According to the World Bank, the figure is 48%. It's really only in the West that the figure is down around 15%. Eastern Europeans and Russians are heavy smokers. Seems the Chinese are too.

Comment: In a 2015 study in The Lancet, cited here, they estimated that 68% of Chinese men are smokers, but just 3.2% of women.

What might explain the comparative immunity of smokers? My first suggestion was that smokers in China who are already being forced to smoke outside are in effect being quarantined. But they'll still be spending a lot of time with non-smokers, so it's only a partial quarantine.

A better explanation might be that smokers have more mucus in their lungs than non-smokers, and it's harder for a virus to get through this than with the thinner layers in non-smokers' lungs.

Comment: That's one factor, but there's more to it than that. See below for links to information about how smoking tobacco works medically.

The same may have been true during the Plague of 1665:
In 1665, London was rocked by an outbreak of bubonic plague. It was believed that the disease was spread by bad smells and invisible 'miasmas', so people used smoke to protect themselves. Tobacco was especially recommended to ward off the plague, and those tasked with disposing of the dead smoked a clay pipe to keep the disease at bay.
The bubonic plague was not a virus, but a bacterium - Yersinia pestis - but if infection with the Plague entailed inhaling the bacteria, the thicker mucus in smokers' lungs might well have been equally difficult for bacteria to penetrate.

Comment: There is compelling evidence that the Black Death was not an outbreak of bubonic plague, but was in fact caused by a hemorrhagic virus. This case is synthesized in the book Return of the Black Death, in which Susan Scott and Christopher Duncan from Liverpool University carefully put all the available clues together, tracking the plague from its first appearance out of nowhere and chronicling its unprecedented catastrophic effects on European civilization - death on a scale that is unimaginable, and which could very well happen again, but which is NOT this current novel coronavirus outbreak.
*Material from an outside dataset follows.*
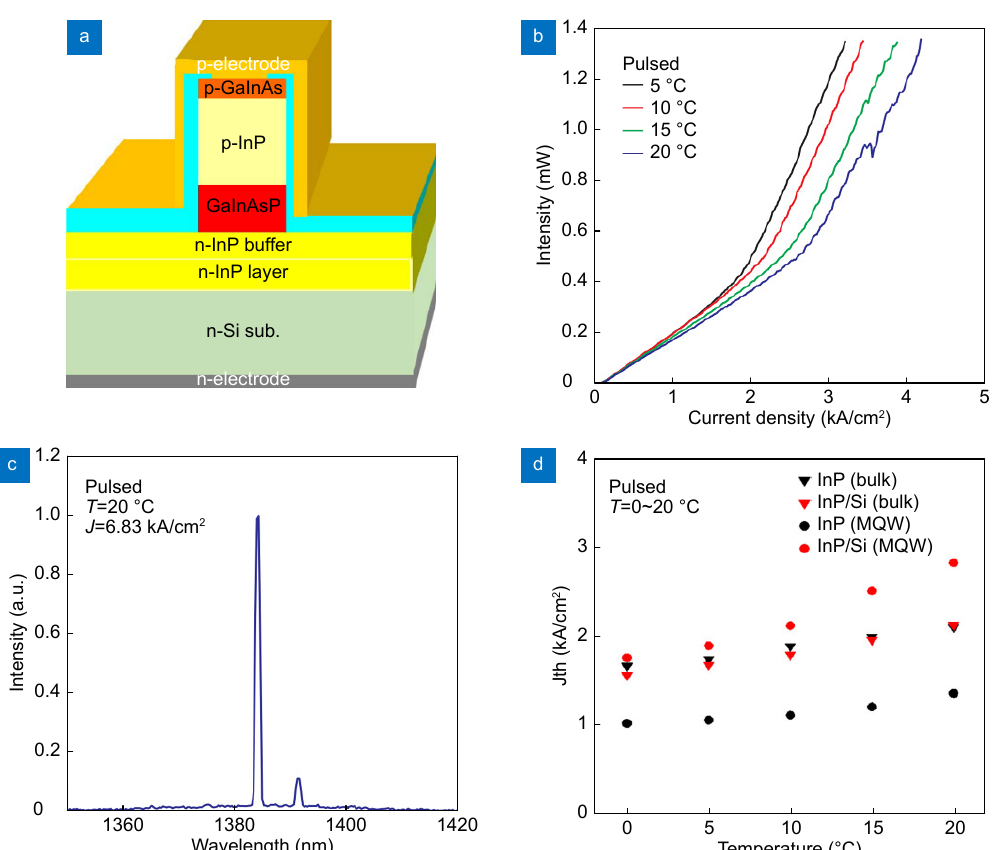
Fig. 13 | ( a ) A typical laser structure. ( b ) The typical I-L characteristics of the MQW laser on the bonded substrate at various temperatures. ( c ) A lasing spectrum for the MQW laser at an input current of J =6.83 kA/cm 2 . ( d ) The temperature dependence of the threshold current density for the DH bulk lasers and MQW lasers on bonded substrates and on native substraes. Figure repoduced with permisson from: (a) ref. 26 , IEEE; (b, c, d) ref. 27 ,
For more, see: New Light on the Black Death: The Viral and Cosmic Connection

Whatever the explanation, it rather looks as if smokers are afforded greater protection against the new coronavirus than non-smokers. Furthermore, when they do catch the virus, it seems that smokers generally get non-severe cases.

In which case, shouldn't medical advice about preventing coronavirus infection include... Start Smoking?

Perhaps it could be argued that the results of one study are insufficient to merit such advice. But if a whole set of studies show that smokers are genuinely be protected from coronavirus, shouldn't that be the advice?

Using the above study's figures, how much more likely are non-smokers to get 2019-nCoV than smokers?

Assuming that there is a population N1 (e.g. city of Wuhan) that are half smokers and half non-smokers, and that these supply patients to an infected subpopulation N2 (e.g. 1099 people), in which 85% are non-smokers and 15% are smokers, then the probability Pn of a non-smoker becoming infected is (0.85.N2)/(0.5.N1) , and the probability Ps of a smoker becoming infected is (0.15.N2)/(0.5.N1). And so non-smokers are Pn/Ps times more likely to become infected than smokers. Pn/Ps = 0.85/0.15 = 5.66.

I've lumped in smokers with ex-smokers. Using the exact figures of 85.4% for Pn and 14.6% for Ps, Pn/Ps = 5.85

So non-smokers are nearly 6 times more likely than smokers and ex-smokers to become infected.